I listened to what my friend just came to the well to say, and it sounds as if we are not working on a nonbinding House Resolution today. It sounds as if we are working on Articles of Impeachment today. If folks want to get on to Articles of Impeachment, get on with it.

I want to associate myself with my friend from Vermont who said this is an Article I, Article II question. And I want to ask my colleagues, again, if you are ready to get going with impeachment articles, bring them, and let's have that debate on the floor.

This is a nonbinding resolution that says to our coequal branch of government, we have an oversight responsibility, and we want to see some paperwork. Now, the Senate already passed the same nonbinding resolution yesterday. We are not breaking any new ground here.
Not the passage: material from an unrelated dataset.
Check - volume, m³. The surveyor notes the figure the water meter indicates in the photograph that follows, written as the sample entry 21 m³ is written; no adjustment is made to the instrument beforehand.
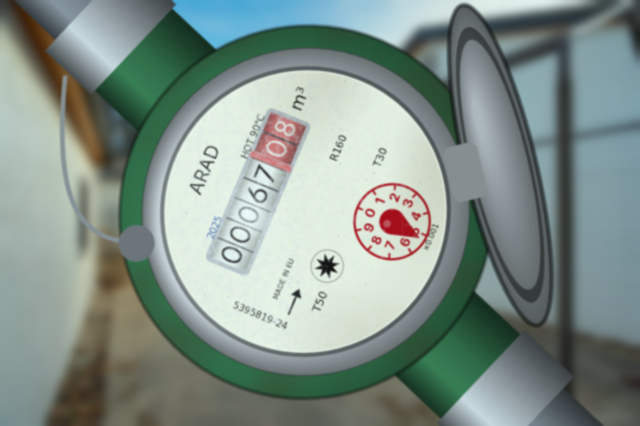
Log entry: 67.085 m³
But, yes, if the Intelligence Committee wants to review documents in a closed session, they ought to have access to those documents. That is not a complicated question.

I want to ask my colleagues how we are advantaged as an institution by turning this into an us against them.

Again, when you get ready to go down the Articles of Impeachment, it is going to be an us against them. I have seen no crimes and lots of hearings. I have heard lots of promises and absolutely no there, there.

But we have an opportunity, I dare say, an obligation, to conduct ourselves in a way that, forbid the thought, should one day our Nation have to go down that path, we have the credibility to lead that discussion.

You have an hour of debate here that we can absolutely use, and the Speaker can continue to admonish Members not to engage in personalities with the President. We can absolutely conduct ourselves in that way if that is what we would like.

Or we could follow the pathway of the United States; do this in a bipartisan way to say we have got a coequal branch of government that has a right to see these documents and be done with it.

I will remind my colleagues who are raising their constitutional ire today that this institution held President Obama's Attorney General in both civil and criminal contempt, and we got no support, save 17 Members, to make that happen.